Determined to maintain what's become a major source of revenue, more airports are fighting cheaper, off-site parking competitors by offering valet options, "frequent parker" reward programs and free cellphone lots where people can wait for arriving passengers.
The next innovation, Loney predicts: Off-site baggage screening and processing designed to save passengers time and ease pressure on already crowded airports. An Orlando-based program already lets passengers check bags at hotels or cruise ships and pick them up at their final destinations. Starting this month, guests at Hyatt hotels in Boston, Dallas, Denver, Miami, Orlando, San Diego, Seattle and Tampa can pre-check up to two bags for $10.
*Selling "small is better." Despite soaring fuel costs that have helped scuttle or consolidate air service at many regional airports this year, they're trying to earn brownie points with passengers by touting themselves as alternatives to congested hubs. New Hampshire's newly renamed Manchester-Boston Regional Airport, hoping to capitalize on its proximity to its larger neighbor 50 miles to the south, will launch free shuttle service to Boston next month.
In Colorado, Pueblo's new Fly Pueblo campaign peddles the benefits of flying rather than driving to Denver, about a two-hour drive north. And scrappy Akron/Canton, in a poke against nearby rival Cleveland, passed out free T-shirts at a recent meeting of business travel executives. The not-so-subtle message: "Big Airports Suck the Wind Right Out Of You."

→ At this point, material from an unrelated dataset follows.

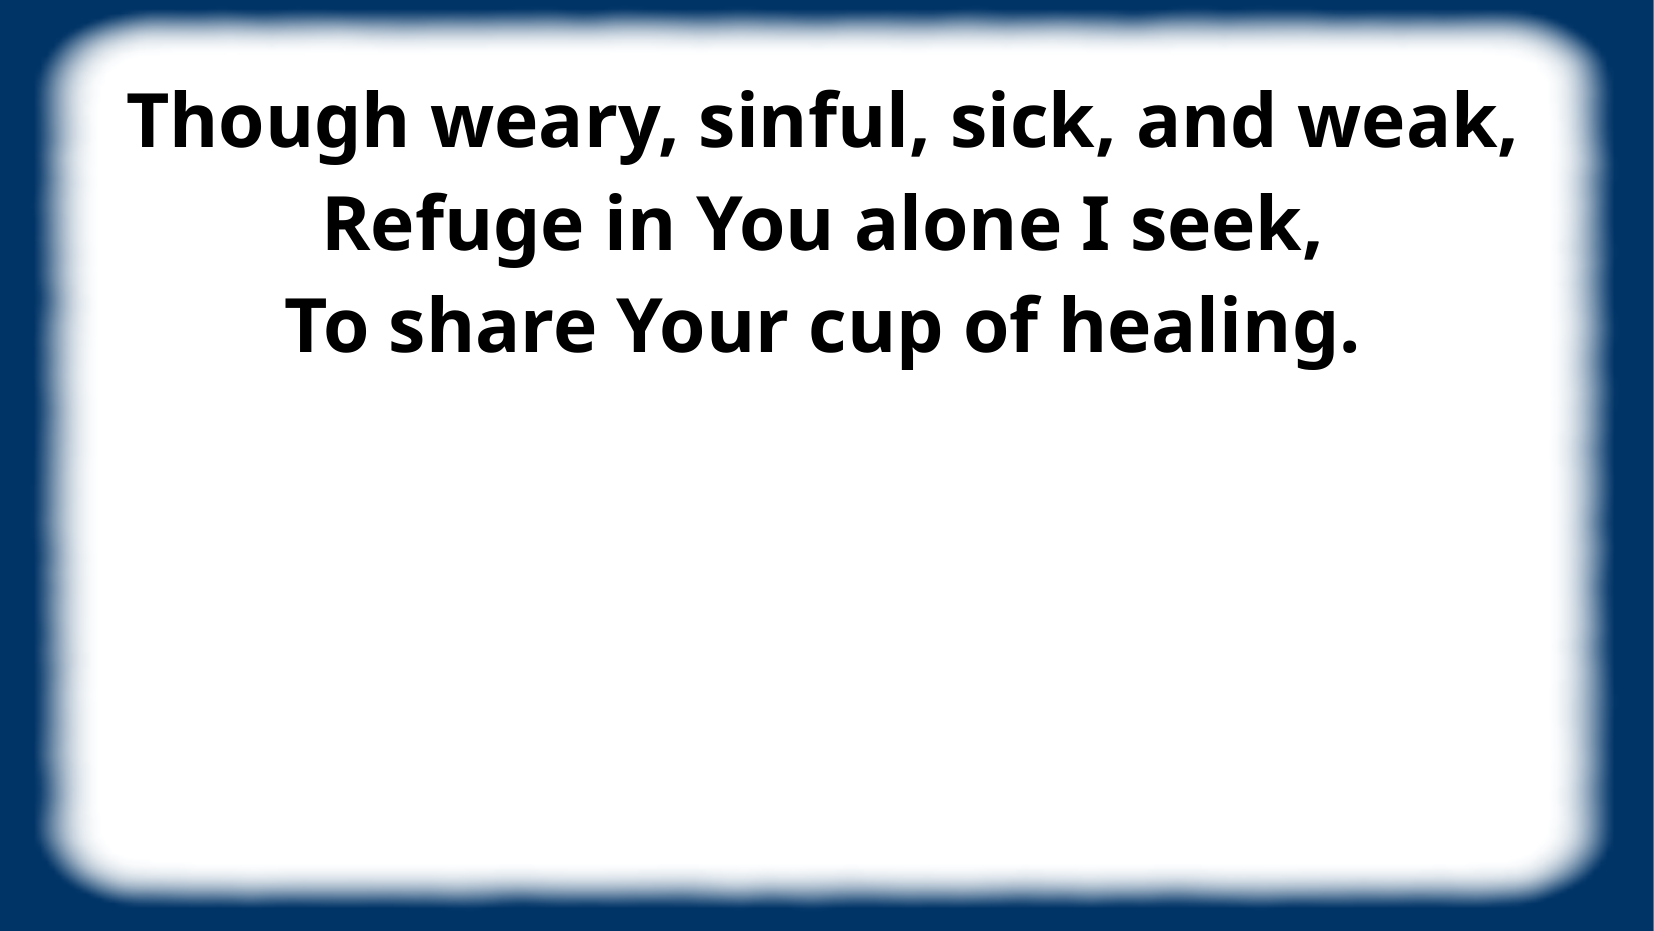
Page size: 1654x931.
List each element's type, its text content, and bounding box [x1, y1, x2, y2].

picture [0, 0, 1654, 931]
text_box Though weary, sinful, sick, and weak, Refuge in You alone I seek, To share Your cup of healing. [95, 60, 1551, 375]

*Promoting a sense of place. As they retool their restaurant and retail outlets in recognition that travelers spend more time there, airports are "becoming more reflective of the community," says Airport Revenue News' Armbrust. Memphis' recent $25 million concessions overhaul, for example, features locally themed murals and such Memphis-centric options as Elvis Presley Enterprises and Interstate Bar-B-Que.
Eager to make a good impression with locals more apt to equate them with noise pollution and traffic congestion than as the destination for a weekend outing, airports also are ramping up their community relations efforts. Seattle-Tacoma hosted its first travel expo in August, with free massages and food samples from airport vendors, packing tips from Seattle-based outfitter ExOfficio, and a book signing by homegrown celebrity guidebook author Rick Steves.
J.D. Power's Gaz applauds such moves. "It's smart for airports to think outside the box." But in an era when "time is the new currency, and all people want to do at airports is get in and out as quickly as possible," their missions are tougher than ever.
"When I ask people about their experiences in airports," says Gaz, "I don't hear a lot of advocates. But I do hear comments like, 'I'd rather sit in a dentist's chair for 45 minutes.'"
And for cost-conscious travelers, free booties and Wi-Fi go only so far.
In an effort to lower fares and attract more fliers, airports are spending millions to woo and promote low-cost carriers -- at the same time many older, so-called legacy airlines are using smaller aircraft and cutting unprofitable routes, thus reducing airport revenue from landing and passenger fees.
"By the end of this year, low-cost carriers will control an estimated 28% of the market, more than double since 2001," says airport consultant Loney. "That speaks volumes. For most passengers, fares count way ahead of free amenities and comfortable terminal seating."